Es folgt jedesmal die Meldung: Exolorer.EXE hat ein Problem und muss beendet werden.
Wer kann helfen?
Gruss Hellmes


----------



## zeromancer (1. Dezember 2003)

Schau mal nach, ob in der Prozessübersicht des Taskmanagers eine msblast.exe läuft - wenn ja, killen und nach der Datei suchen und elimieren. Hotfix KB823980 für WinXP besorgen (bei M$)


----------



## hellmes (5. Dezember 2003)

*Explorer.exe Problem*

Hallo zeromancer,
danke für den Tip, leider läuft kein Task msblast.exe auf meinem PC.
Den Hotfix KB823980 habe ich seit Aug.03 installiert.
Trotzdem besten Dank.

hellmes


----------



## hellmes (21. Dezember 2003)

*WinXP-Explorer Problem*

Hallo,
bin leider immer noch nicht weiter! 
Neue Info - Dr. Watson meint: Anwendungsfehler: 
C:\Windows\explorer.exe 0eedfade kernel32! Raise Exception (77E53887)
Fehlerverursacher: Programm: pid= 16368 am 21.9.03 13:48 
Ausnahme-Nr. 0eedfade  Benutzer: Fotos
Damit bin ich nicht viel schlauer. Kann jemand hiermit etwas anfangen?
Frohe Weihnachten an alle
Hellmes


----------



## Georg Melher (21. Dezember 2003)

Versuche es doch mal über die Reparatirfunktion von Windows XP. Setup von der BootCD starten und Reparieren auswählen.
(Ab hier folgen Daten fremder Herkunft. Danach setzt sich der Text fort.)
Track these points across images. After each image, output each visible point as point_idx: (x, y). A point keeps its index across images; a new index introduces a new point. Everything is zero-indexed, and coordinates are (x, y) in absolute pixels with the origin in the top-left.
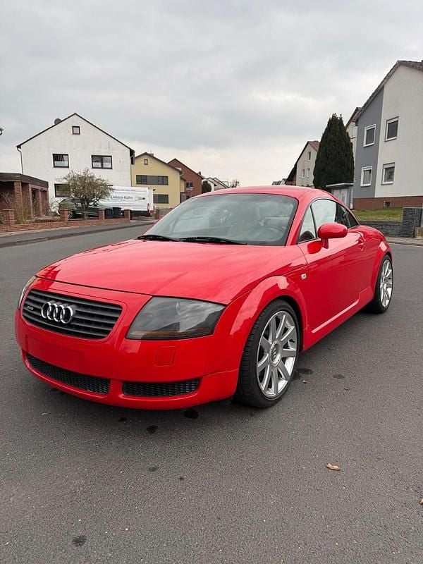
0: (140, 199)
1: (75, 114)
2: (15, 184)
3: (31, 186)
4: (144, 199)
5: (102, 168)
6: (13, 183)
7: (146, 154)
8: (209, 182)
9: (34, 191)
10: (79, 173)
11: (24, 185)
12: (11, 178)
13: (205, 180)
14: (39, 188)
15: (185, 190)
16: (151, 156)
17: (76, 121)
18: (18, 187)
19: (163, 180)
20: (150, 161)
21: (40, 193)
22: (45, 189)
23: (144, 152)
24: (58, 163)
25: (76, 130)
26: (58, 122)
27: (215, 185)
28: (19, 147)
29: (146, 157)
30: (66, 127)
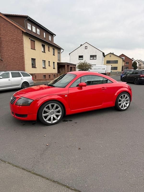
0: (103, 69)
1: (86, 42)
2: (65, 66)
3: (70, 66)
4: (104, 69)
5: (93, 59)
6: (65, 65)
7: (111, 53)
8: (136, 62)
9: (71, 68)
10: (82, 62)
11: (68, 66)
12: (64, 64)
13: (134, 61)
14: (73, 66)
15: (125, 65)
16: (113, 54)
17: (86, 45)
18: (66, 66)
19: (116, 62)
20: (112, 55)
21: (73, 68)
22: (74, 67)
23: (110, 53)
24: (80, 58)
25: (86, 47)
26: (81, 45)
27: (139, 63)
28: (70, 54)
29: (110, 54)
30: (83, 47)
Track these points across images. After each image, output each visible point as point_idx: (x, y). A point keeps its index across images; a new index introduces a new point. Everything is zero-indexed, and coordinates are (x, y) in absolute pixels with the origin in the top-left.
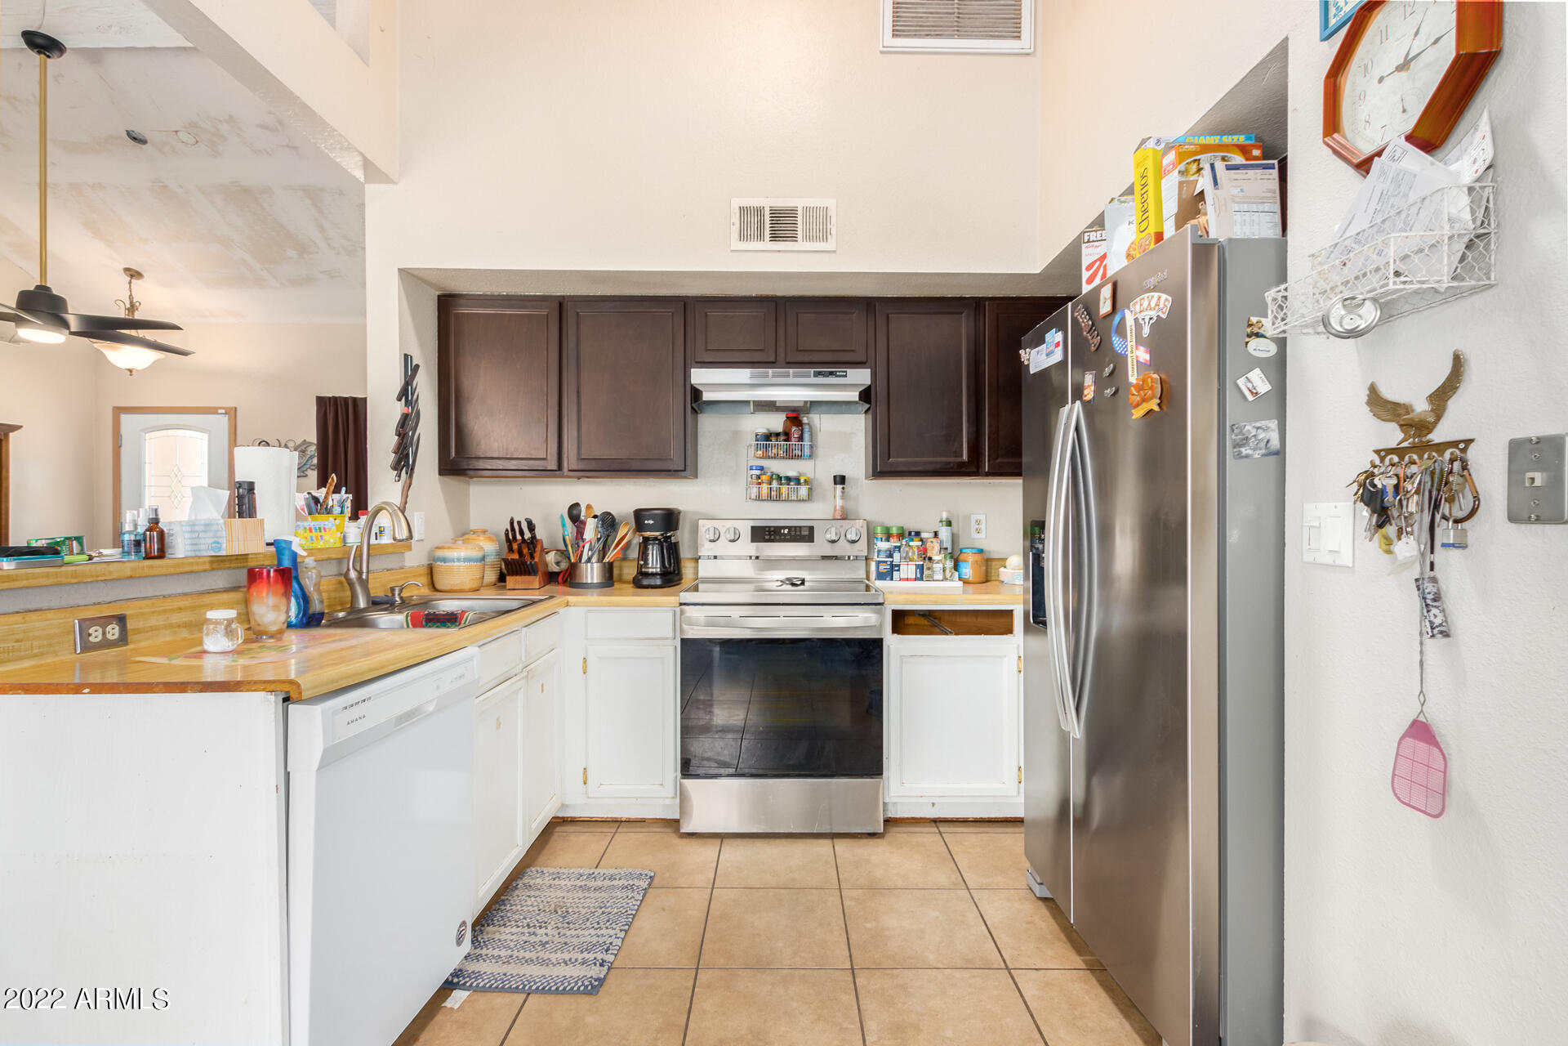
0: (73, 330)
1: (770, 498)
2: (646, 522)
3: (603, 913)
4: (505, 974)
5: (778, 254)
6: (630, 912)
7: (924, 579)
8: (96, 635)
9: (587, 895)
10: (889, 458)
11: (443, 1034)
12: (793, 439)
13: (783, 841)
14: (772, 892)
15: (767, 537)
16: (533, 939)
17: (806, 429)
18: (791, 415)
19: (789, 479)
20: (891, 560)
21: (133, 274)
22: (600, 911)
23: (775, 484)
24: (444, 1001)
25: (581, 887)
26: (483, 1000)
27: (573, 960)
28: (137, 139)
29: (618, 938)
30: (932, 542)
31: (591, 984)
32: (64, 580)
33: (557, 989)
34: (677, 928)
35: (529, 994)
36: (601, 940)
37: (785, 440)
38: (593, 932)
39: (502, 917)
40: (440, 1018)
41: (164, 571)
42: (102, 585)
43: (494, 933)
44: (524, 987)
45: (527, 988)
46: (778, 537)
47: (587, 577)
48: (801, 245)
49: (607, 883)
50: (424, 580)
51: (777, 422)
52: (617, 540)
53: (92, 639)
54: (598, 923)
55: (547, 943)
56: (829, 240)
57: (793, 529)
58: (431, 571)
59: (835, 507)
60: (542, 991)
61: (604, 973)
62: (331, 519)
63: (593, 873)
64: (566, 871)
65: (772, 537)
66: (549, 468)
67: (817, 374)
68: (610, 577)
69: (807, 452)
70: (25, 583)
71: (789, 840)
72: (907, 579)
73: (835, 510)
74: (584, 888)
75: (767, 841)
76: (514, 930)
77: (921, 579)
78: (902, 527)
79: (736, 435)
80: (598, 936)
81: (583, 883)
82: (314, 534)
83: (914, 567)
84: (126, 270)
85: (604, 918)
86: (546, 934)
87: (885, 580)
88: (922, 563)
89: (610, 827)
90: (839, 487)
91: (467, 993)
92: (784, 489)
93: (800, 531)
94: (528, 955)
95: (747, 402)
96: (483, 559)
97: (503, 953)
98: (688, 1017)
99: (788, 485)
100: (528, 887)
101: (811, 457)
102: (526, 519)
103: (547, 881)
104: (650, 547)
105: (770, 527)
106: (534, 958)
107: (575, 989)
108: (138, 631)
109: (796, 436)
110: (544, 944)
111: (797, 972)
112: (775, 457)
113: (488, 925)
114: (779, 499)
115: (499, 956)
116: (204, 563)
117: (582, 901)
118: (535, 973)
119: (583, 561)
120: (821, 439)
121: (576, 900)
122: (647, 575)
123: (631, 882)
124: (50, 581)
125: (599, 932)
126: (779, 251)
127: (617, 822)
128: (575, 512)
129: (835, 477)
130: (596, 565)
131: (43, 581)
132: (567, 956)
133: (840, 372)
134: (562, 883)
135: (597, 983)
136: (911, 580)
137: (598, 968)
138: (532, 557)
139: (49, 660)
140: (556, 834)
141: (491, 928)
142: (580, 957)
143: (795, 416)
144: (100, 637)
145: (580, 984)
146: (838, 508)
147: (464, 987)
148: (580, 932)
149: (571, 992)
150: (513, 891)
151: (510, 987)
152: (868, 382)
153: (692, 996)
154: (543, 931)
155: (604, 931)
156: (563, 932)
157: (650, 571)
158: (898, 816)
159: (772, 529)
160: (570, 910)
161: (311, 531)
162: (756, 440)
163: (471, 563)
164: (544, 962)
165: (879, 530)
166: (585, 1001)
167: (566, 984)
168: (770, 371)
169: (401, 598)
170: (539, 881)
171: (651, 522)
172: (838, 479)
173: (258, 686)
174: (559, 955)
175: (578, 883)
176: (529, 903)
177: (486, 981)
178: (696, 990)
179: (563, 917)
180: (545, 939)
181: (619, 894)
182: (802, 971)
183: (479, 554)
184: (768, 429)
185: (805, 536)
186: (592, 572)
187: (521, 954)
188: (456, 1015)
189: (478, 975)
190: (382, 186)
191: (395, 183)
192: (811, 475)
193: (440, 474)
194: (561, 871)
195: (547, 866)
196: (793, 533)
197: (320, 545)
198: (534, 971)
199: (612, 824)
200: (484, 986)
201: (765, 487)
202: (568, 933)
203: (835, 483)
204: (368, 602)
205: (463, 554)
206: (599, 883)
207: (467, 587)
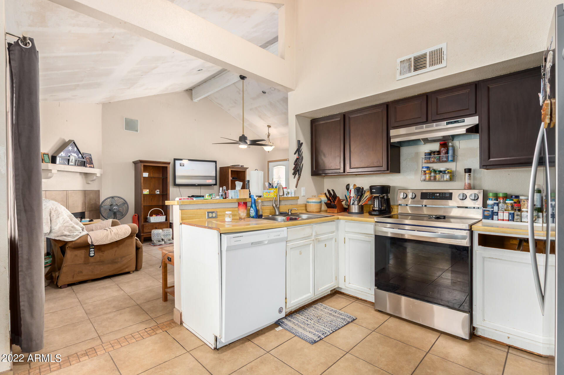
0: (248, 144)
1: (430, 180)
2: (373, 190)
3: (330, 323)
4: (293, 328)
5: (418, 76)
6: (338, 326)
7: (515, 221)
8: (210, 215)
9: (330, 316)
10: (489, 158)
11: (270, 335)
12: (442, 154)
13: (417, 326)
14: (396, 341)
15: (428, 197)
16: (306, 322)
17: (450, 148)
18: (442, 142)
19: (440, 172)
20: (492, 209)
21: (269, 126)
22: (330, 322)
23: (433, 174)
24: (276, 328)
25: (330, 313)
26: (285, 331)
27: (312, 332)
28: (264, 93)
29: (329, 332)
30: (524, 201)
31: (312, 341)
32: (204, 203)
33: (303, 338)
34: (350, 338)
35: (296, 336)
36: (324, 330)
37: (438, 155)
38: (323, 327)
39: (303, 313)
40: (272, 332)
41: (225, 202)
42: (214, 204)
43: (298, 316)
44: (295, 333)
45: (296, 334)
46: (433, 197)
47: (353, 210)
48: (428, 69)
49: (339, 315)
50: (304, 208)
51: (436, 147)
52: (364, 197)
53: (209, 216)
54: (327, 325)
55: (309, 325)
56: (442, 62)
57: (441, 194)
58: (306, 206)
59: (465, 183)
60: (299, 337)
61: (318, 340)
62: (273, 190)
63: (336, 311)
64: (329, 307)
65: (431, 197)
66: (341, 172)
67: (448, 124)
68: (362, 210)
69: (450, 158)
70: (197, 203)
71: (420, 327)
72: (503, 220)
73: (465, 185)
74: (330, 314)
75: (409, 323)
76: (304, 318)
77: (513, 220)
78: (506, 193)
79: (417, 154)
80: (324, 329)
81: (332, 313)
82: (268, 194)
83: (508, 214)
84: (268, 126)
85: (330, 325)
86: (310, 322)
87: (488, 219)
88: (513, 212)
89: (354, 300)
90: (467, 174)
91: (282, 328)
92: (438, 176)
93: (445, 195)
94: (302, 326)
95: (419, 140)
96: (321, 202)
97: (297, 322)
98: (333, 364)
99: (439, 174)
100: (315, 308)
101: (453, 161)
102: (332, 190)
103: (322, 308)
104: (376, 200)
105: (430, 193)
106: (303, 327)
107: (307, 340)
108: (220, 215)
109: (443, 152)
110: (308, 324)
111: (382, 371)
112: (433, 162)
113: (298, 314)
114: (435, 180)
115: (295, 323)
116: (235, 200)
117: (327, 317)
118: (300, 331)
119: (351, 204)
120: (460, 152)
121: (326, 317)
122: (374, 210)
123: (345, 318)
124: (202, 203)
125: (325, 328)
126: (418, 75)
127: (357, 299)
128: (348, 187)
129: (465, 169)
130: (356, 206)
131: (200, 203)
132: (311, 330)
133: (460, 120)
134: (326, 310)
135: (313, 341)
136: (506, 220)
137: (316, 337)
138: (334, 202)
139: (201, 219)
140: (335, 296)
141: (298, 315)
142: (315, 332)
143: (445, 142)
144: (211, 216)
145: (309, 339)
146: (466, 184)
147: (282, 326)
148: (320, 326)
149: (306, 340)
150: (311, 307)
151: (292, 332)
152: (477, 122)
153: (339, 359)
154: (311, 321)
155: (326, 328)
156: (315, 323)
157: (375, 209)
158: (486, 336)
159: (431, 194)
160: (322, 319)
161: (267, 193)
162: (425, 156)
163: (316, 204)
164: (304, 329)
165: (491, 194)
166: (308, 345)
167: (306, 338)
168: (424, 126)
169: (291, 213)
170: (319, 307)
171: (375, 191)
172: (466, 170)
173: (215, 229)
174: (310, 329)
175: (330, 312)
176: (312, 312)
177: (287, 327)
178: (342, 358)
179: (318, 320)
180: (309, 323)
181: (339, 320)
182: (384, 372)
183: (319, 201)
184: (431, 150)
185: (447, 197)
186: (355, 209)
187: (301, 325)
188: (276, 332)
189: (287, 325)
190: (292, 92)
191: (294, 90)
192: (454, 169)
193: (311, 176)
194: (328, 306)
195: (324, 304)
196: (441, 196)
197: (269, 197)
198: (300, 330)
199: (355, 299)
200: (286, 328)
201: (427, 175)
202: (317, 324)
203: (465, 172)
204: (279, 213)
205: (314, 201)
206: (336, 314)
207: (314, 211)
Die Explorer.exe sollte dann überschrieben werden.
Alternativ mal die Explorer.exe von einem Kumpel schicken lassen und austauschen.


----------



## Carndret (22. Dezember 2003)

*Re: Explorer.exe Problem*



> _Original geschrieben von hellmes _
> *... leider läuft kein Task msblast.exe auf meinem PC.
> *



Sei froh, der ist nämlich nicht erwünscht  .
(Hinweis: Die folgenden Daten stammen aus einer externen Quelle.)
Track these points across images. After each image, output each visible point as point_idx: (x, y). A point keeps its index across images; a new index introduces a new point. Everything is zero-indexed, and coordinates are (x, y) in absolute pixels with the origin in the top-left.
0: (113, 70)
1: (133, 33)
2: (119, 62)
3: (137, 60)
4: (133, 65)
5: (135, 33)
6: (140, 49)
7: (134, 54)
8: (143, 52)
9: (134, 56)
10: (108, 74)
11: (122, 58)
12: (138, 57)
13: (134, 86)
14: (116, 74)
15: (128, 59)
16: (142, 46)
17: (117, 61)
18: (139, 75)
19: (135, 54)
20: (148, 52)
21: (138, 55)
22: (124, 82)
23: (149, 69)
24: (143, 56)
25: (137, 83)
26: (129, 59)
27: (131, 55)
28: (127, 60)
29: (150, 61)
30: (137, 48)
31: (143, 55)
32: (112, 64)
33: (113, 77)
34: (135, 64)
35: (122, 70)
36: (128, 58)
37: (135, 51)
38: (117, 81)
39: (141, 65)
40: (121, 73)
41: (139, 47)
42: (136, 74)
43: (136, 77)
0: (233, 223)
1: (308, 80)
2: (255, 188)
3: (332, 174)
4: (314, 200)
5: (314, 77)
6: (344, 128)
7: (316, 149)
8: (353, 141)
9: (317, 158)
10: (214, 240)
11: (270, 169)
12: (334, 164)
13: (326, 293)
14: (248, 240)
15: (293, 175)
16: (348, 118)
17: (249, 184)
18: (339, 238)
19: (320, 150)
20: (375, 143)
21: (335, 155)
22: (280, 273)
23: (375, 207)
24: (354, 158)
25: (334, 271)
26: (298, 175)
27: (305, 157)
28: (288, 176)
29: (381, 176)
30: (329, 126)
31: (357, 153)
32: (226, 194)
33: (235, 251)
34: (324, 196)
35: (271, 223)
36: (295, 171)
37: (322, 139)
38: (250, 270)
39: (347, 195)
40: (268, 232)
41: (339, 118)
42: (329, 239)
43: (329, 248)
Das Problem ist ein anderes. Normalerweise kommt der Fehler bei discreet's Produkten. Das ist ein Fehler im Hotfix KB823980. Kannst ja mal das hier durchlesen. Genau das Problem hatte ich auch, allerdings nur mit gmax.
Ich habe einfach den Hotfix deinstalliert, dann hats wieder geklappt.
Allerdings habe ich vor kurzen erst formatiert und alle Windows Updates wieder drauf und es funktioniert noch immer. D.h. sie müssen es eigentlich behoben haben.
Versuch mal ein neues Update zu machen. Wenn keins verfügbar ist, deinstalliere den "Hotfix KB823980" und mach dann noch mal ein Update. vielleicht funktionierts dann.


----------